ML Apps 

In many tasks, such as those in computer vision, machines have begun to exceed human performance. However, machines have much catching up to do when energy costs are accounted for. If ML systems are to become pervasive in our lives then it is imperative that this energy cost be significantly reduced. The availability of such low-energy realizations of ML systems will enable its deployment on embedded platforms such as biomedical devices, wearables, autonomous vehicles, IoT and many others.


ML in Silicon 

Our group focuses on the design of machine learning systems in nanoscale process technologies operating at the limits of robustness, energy efficiency, decision rate, latency, and form factor. We have a unique communications-inspired approach to the design of machine learning systems in silicon. The communications-inspired approach views a communication receiver as an inference kernel. In doing so, one is able to repurpose communication IC design methodologies developed since the early 90's, many in our group, to design inference systems in silicon.

We have also taken this connection between machine learning and communications to the next (advanced) level by treating the circuit and nanodevice fabric itself as a noisy channel on which to extract information from data. Such low signal-to-noise ratio (SNR) circuit fabrics arise when operating at the limits of energy efficiency, throughput, and form factor. We refer to this approach as Shannon-inspired statistical information processing. Statistical information processing therefore enables one to operate at the fundamental limits of efficiency and robustness exists, much like modern day communication links.

Our approach is described in more detail in this position paper and the accompanying presentation. Much of our research since 2013 is being conducted under the SONIC umbrella.

Research Projects

SIP photo 

Research projects in our group seek to take the systems-to-circuits journey as much as possible. Such a journey begins by developing a good understanding of machine learning algorithms, reformulating these to fit within implementation (computational, memory, energy, latency) constraints, following by mapping such algorithms to realizable architectures, which are then realized via integrated circuit implementations.

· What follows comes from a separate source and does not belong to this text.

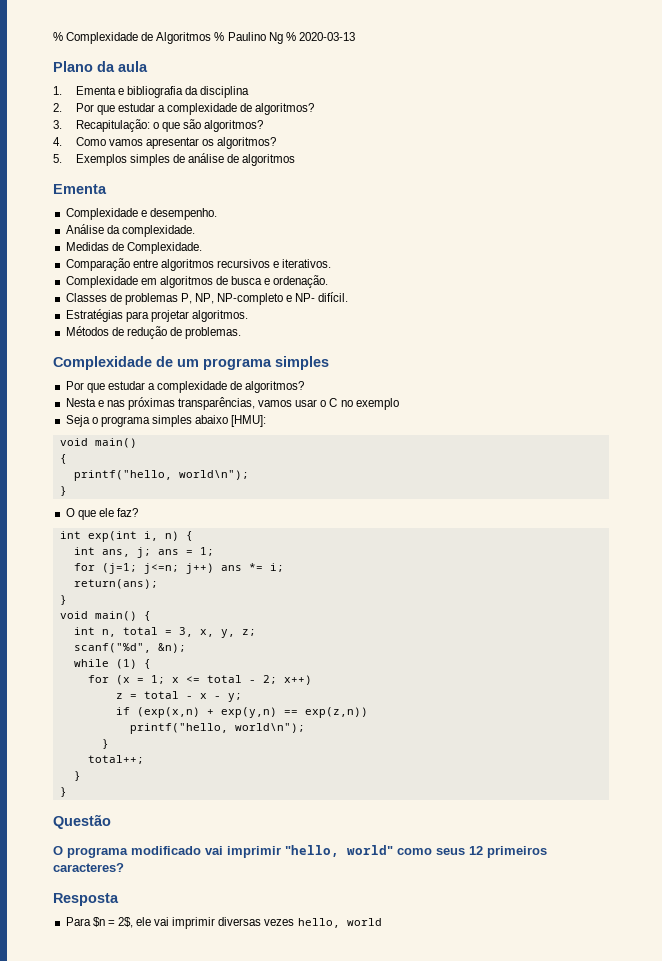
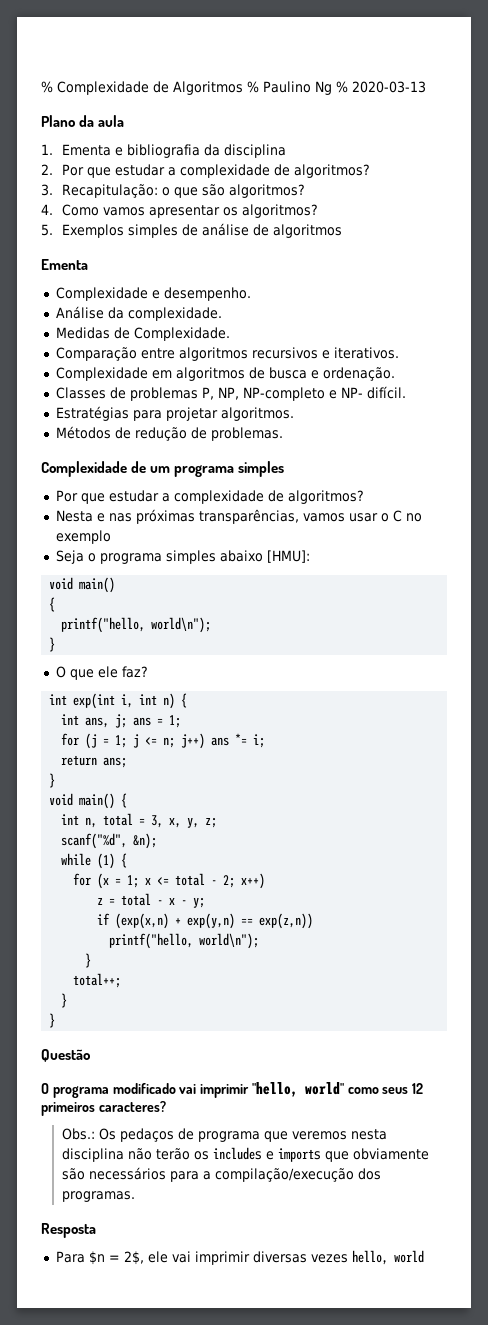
(158, 536) none -> [139,694,158,705] int
[101,563,179,574] (j=1; j<=n; -> [85,733,176,749] (j = 1; j <= n;
[73,579,158,589] return(ans); -> [61,755,128,768] return ans;
(124, 867) none -> [61,1128,387,1142] [61,1147,429,1162] [61,1167,381,1182] [61,1191,135,1202] // Obs.: Os pedaços de programa que veremos nesta disciplina não terão os includes e imports que obviamente são necessários para a compilação/execução dos programas.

Resource-constrained Machine Learning Algorithms

Here we consider the problem of designing learning algorithms with minimal precision, storage and computational requirements, while meeting a guaranteed level of decision-making accuracy. Topics include obtaining minimal precision requirements of the commonly used stochastic gradient descent learning algorithm for commonly employed machine learning systems such as the support vector machines, deep neural networks, and others.

Statistical Error Compensation

Shannon-inspired information processing calls for error compensation of system-level errors caused by low-SNR circuit fabrics operating at the limits of efficiency. Statistical error compensation (SEC) leverages the signal and noise statistics to compensate for high raw error-rates (up to 80%) efficiently, i.e., with logic overheads between 5% to 20%. SEC is based on concepts from statistical inference, signal processing, and machine learning, and therefore, is much more efficient than conventional approaches based on fault-tolerant computing. Here, we investigate new approaches for compensating errors using Shannon (communications) theory.

In-memory and In-sensor Information Processing Platforms

Massive data movement in machine learning systems between storage or sensing subsystems and the digital processor, leads to high energy consumption and a severe througput bottleneck, e.g., the memory-processor bottleneck. In this set of projects, we embed information processing at the data source to drastically reduce data movement. Doing so requires information processing to be implemented in a low-SNR fashion, as storage or sensing fabrics are fundamentally incompatible with the high-SNR computing fabrics. Through a combination of application-level error-tolerance, SEC, and retraining, we strive to design in-memory and in-sensor information processing systems that provide a guaranteed level of decision-making accuracy.

Enabling Beyond CMOS Systems

Can Shannon-inspired information processing help compensate for the intrinsic stochastic behavior of beyond CMOS fabrics, and make these competitive with CMOS? In these projects, we apply SEC to study the robustness, energy efficiency, throughput, and form factor, trade-offs when realizing inference kernels in beyond CMOS fabrics such as spin and graphene. These projects are done in collaboration with device researchers in academia and industry.


We gratefully acknowledge the sponsorship of our research by the National Science Foundation, the Defense Advanced Projects Agency, the Semiconductor Research Corporation, the Gigascale Systems Research Center, the Systems on Nanoscale Information fabriCs (SONIC) Center, Texas Instruments, Micron, IBM, GlobalFoundaries, Intel Corporation, National Semiconductor, Rockwell, Analog Devices, and FutureWei Technologies.